Saved data entries:

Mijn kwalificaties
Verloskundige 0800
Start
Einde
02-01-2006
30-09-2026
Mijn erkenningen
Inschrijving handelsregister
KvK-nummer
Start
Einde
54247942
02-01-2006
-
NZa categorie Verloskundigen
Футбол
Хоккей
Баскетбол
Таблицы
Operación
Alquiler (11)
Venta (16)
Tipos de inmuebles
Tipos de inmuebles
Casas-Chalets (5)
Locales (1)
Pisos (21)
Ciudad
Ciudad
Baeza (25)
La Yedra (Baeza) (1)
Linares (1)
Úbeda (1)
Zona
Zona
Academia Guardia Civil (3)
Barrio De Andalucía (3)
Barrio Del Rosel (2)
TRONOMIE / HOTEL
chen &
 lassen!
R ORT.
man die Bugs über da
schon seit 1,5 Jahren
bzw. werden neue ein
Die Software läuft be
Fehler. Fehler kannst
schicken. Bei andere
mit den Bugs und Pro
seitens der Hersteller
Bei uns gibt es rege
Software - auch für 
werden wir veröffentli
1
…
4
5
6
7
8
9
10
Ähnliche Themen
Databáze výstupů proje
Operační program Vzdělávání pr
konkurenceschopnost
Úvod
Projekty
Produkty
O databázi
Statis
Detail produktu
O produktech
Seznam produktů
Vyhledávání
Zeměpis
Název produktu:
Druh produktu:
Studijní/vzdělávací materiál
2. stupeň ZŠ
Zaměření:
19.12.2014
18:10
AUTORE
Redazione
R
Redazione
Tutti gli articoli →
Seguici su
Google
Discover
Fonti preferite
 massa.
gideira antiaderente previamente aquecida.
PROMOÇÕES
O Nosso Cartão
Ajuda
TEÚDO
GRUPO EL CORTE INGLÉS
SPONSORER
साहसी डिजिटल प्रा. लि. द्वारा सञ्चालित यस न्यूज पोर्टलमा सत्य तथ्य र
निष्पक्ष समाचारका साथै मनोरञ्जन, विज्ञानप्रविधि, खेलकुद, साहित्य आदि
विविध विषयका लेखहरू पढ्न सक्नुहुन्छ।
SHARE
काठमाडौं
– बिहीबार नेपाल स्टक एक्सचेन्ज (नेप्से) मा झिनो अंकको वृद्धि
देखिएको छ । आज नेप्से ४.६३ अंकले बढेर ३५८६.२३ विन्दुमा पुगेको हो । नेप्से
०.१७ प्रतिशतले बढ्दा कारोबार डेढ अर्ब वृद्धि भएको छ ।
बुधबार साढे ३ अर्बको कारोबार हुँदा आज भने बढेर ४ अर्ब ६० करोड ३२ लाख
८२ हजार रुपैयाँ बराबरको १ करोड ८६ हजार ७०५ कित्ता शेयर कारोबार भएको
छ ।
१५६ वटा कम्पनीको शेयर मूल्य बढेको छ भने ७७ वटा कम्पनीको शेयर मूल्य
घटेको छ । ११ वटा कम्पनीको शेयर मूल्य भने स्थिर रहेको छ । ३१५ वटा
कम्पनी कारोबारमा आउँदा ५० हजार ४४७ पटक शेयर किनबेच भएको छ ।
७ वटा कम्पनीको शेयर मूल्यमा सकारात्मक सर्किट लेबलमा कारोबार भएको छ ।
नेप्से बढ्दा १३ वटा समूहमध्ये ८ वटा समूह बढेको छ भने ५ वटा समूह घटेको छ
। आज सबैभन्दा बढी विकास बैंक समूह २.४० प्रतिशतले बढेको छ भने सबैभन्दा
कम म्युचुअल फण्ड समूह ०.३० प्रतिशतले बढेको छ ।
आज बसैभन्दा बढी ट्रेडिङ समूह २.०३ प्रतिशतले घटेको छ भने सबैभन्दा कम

THE TASK: For this task, write out exactly the lines of the entries above, starting at the line with "Linares (1)" and ending at the line with "Databáze výstupů proje", both included, and no others.

TASK OUTPUT:
Linares (1)
Úbeda (1)
Zona
Zona
Academia Guardia Civil (3)
Barrio De Andalucía (3)
Barrio Del Rosel (2)
TRONOMIE / HOTEL
chen &
 lassen!
R ORT.
man die Bugs über da
schon seit 1,5 Jahren
bzw. werden neue ein
Die Software läuft be
Fehler. Fehler kannst
schicken. Bei andere
mit den Bugs und Pro
seitens der Hersteller
Bei uns gibt es rege
Software - auch für 
werden wir veröffentli
1
…
4
5
6
7
8
9
10
Ähnliche Themen
Databáze výstupů proje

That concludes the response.